Lavagna. Nel mese di marzo i rappresentanti delle associazioni di categoria e dei Civ del territorio di Lavagna hanno deciso di creare un organismo super partes, il Comitato Pro Lavagna, per cercare di instaurare un dialogo costruttivo ed unitario con i Commissari che al momento guidano il Comune. Una delle iniziative di cui ci si è immediatamente fatti carico è stata quella della gestione ed organizzazione dell’Ufficio Turistico. “Stante lo stato del bilancio comunale si è pensato in accordo con la commissione prefettizia di operare in un regime misto di pubblico e privato. Così l’amministrazione comunale si è fatta carico di predisporre i locali mentre il Comitato ha cercato una persona idonea per le mansioni di addetta all’accoglienza turistica e si è accollato l’onere del pagamento della stessa. La collaborazione avviata con il Comune e la condivisione degli obiettivi con gli operatori economici contribuiscono a questo percorso positivo che riesce a garantire, nonostante le difficoltà del momento, un servizio di accoglienza ed informazione necessario ad una città di alto valore turistico, come Lavagna, meta apprezzata e frequentata da circa 200 mila presenze l’anno” spiega Roberto Franchini, Comitato Pro Lavagna.

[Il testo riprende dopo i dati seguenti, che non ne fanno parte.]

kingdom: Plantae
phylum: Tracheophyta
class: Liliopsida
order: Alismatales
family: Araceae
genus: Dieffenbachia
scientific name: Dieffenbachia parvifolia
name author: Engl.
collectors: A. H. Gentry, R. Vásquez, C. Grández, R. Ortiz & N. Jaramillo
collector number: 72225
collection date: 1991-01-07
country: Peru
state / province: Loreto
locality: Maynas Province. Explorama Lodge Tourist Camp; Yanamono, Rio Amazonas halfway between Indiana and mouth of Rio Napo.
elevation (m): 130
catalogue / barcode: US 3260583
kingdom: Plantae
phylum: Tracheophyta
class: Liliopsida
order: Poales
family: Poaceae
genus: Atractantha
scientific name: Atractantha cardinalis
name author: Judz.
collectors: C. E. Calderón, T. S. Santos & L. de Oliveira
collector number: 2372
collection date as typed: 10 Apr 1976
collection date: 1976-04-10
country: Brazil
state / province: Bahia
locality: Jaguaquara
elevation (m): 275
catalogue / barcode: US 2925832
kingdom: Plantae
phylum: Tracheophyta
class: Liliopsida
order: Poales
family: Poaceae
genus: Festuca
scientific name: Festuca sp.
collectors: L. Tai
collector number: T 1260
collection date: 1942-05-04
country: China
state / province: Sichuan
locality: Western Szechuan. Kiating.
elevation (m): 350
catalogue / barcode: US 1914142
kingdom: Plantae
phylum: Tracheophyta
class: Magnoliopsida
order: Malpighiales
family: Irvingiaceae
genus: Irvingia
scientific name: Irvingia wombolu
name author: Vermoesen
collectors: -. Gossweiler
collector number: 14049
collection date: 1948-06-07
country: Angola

Lo Iat, attivo dallo scorso venerdì 1 giugno, si trova in piazza della Libertà, nella sua sede storica. “Abbiamo scelto di mantenerlo nella piazza principale della città proprio perché riteniamo che il turismo sia un punto di forza per Lavagna, ed un motivo di sviluppo economico per la città. Ringrazio tutti quelli che hanno lavorato e lavoreranno per questo progetto. Credo che il turismo a Lavagna sia una risorsa da potenziare e da migliorare con tutti i mezzi a nostra disposizione. Quando il tessuto economico si unisce ed in perfetta sinergia con chi governa riesce a raggiungere questi obiettivi, rimettendo insieme attraverso il turismo le braccia virtuose della città, non deve essere un evento ma la costante attraverso la quale affrontare le sfide future per rilanciare tutto il territorio”.